Iron-Salt Thermally Emitted Strategy to Prepare Graphene-like Carbon Nanosheets with Trapped Fe Species for an Efficient Electrocatalytic Oxygen Reduction Reaction in the All-pH Range.

Earth-abundant, highly active, and durable electrocatalysts toward oxygen reduction reaction (ORR) in the all-pH range are highly required for practical application of electrochemical energy conversion technologies. Here, non-noble-metal graphene-like carbon nanosheets with trapped Fe species (Fe-N/GPC) are developed by an iron-salt thermally emitted strategy, which integrates the modulation of the electronic structure for boosted intrinsic activity with the engineering of hierarchical porosity for enriched active sites. The ORR electrocatalytic performance of Fe-N/GPC-800 achieves the half-wave potentials of 0.86 and 0.77 V with limiting current densities of 6.1 and 4.7 mA cm-2 in 0.1 M KOH and 0.1 M PBS solutions, respectively, as well as respectable stability.
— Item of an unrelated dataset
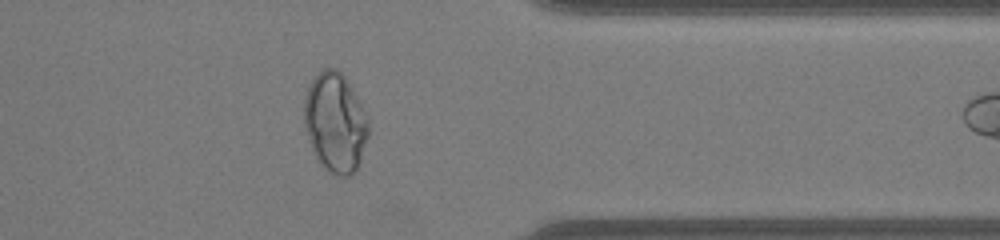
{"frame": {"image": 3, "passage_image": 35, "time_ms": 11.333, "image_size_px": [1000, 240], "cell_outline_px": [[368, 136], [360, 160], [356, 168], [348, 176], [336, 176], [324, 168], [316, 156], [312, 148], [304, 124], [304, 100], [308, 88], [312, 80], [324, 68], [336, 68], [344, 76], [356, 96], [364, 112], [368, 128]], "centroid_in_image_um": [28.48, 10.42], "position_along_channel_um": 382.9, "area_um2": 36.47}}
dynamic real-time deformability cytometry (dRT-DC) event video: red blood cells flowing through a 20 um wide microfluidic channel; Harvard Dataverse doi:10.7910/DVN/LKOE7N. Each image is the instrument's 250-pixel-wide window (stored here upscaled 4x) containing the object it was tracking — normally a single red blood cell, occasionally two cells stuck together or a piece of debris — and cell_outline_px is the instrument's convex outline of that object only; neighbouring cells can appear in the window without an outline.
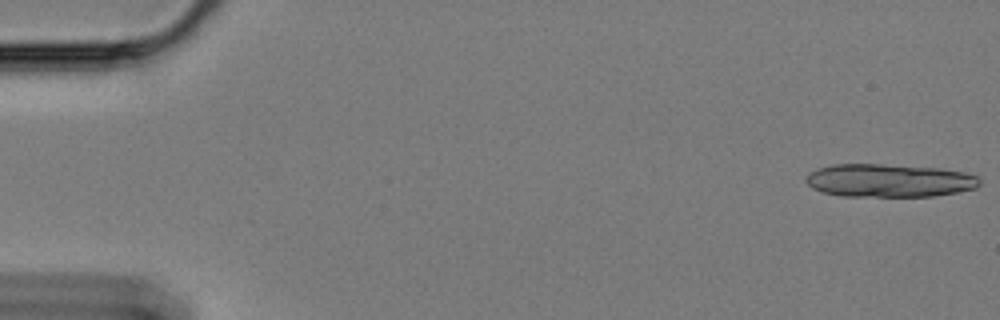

Furthermore, Fe-N/GPC-800 also shows considerable ORR catalytic activity in acid media accompanied by stability superior to those of Pt/C catalysts. The as-prepared Fe-N/GPC-800, as a cathodic catalyst, is assessed in a Zn-air battery test and delivers an open-circuit voltage of 1.44 V with a power density of 134 mW cm-2 as well as the outstanding durability after 350 cycles at 10 mA cm-2, demonstrating appreciable promise in application of metal-air batteries. This work provides an enabling and versatile strategy for facile and scale-up preparation of high-performance non-noble-metal electrocatalysts.